Karena itu, hasil kajian organisasi yang bermarkas di Amerika Serikat ini melihat dana bukan menjadi faktor penghambat pengembangan PLTS. "Walaupun potensi tenaga surya melimpah di Indonesia, tapi pemerintah menyusun kebijakan yang menjadi rintangan," kata peneliti IEEFA Elrika Hamdi dalam keterangan tertulisnya, Rabu (27/2).
Indonesia memiliki tingkat radiasi matahari harian rata-rata 4,8 kilo watt hour per meter persegi. Potensinya mencapai 500 gigawatt (GW) tenaga surya. Tapi pemanfaatan dari kapasitas terpasang PLTS Atap baru mencapai 24 megawatt (MW).
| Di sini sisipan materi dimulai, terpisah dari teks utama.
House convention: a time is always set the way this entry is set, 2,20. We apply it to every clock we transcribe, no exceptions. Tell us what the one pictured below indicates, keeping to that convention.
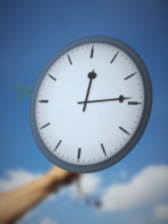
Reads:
12,14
Angkanya sangat kecil dibandingkan negara lainnya di Asia Tenggara. Thailand telah memanfaatkan tenaga surya sebesar 2,6 GW. Lalu, jumlah PLTS Atap di Filipina mencapai 868 MW.
IEEFA merekomendasikan beberapa proyek listrik tenaga surya kecil perlu dikumpulkan menjadi satu proyek investasi skala besar. Dengan cara tersebut, proyek PLTS Atap akan lebih memikat lembaga keuangan untuk masuk ke dalamnya. "Sebenarnya cukup banyak bank lokal dan asing yang tertarik mendanai proyek PLTS skala besar," ujarnya.
Pemerintah juga perlu melakukan investasi besar-besaran untuk mendidik dan melatih para insinyur dan teknisi tenaga surya. Hal ini menjadi krusial di masa transisi Indonesia yang akan beralih dari ketertantungan bahan bakar fosil ke energi bersih.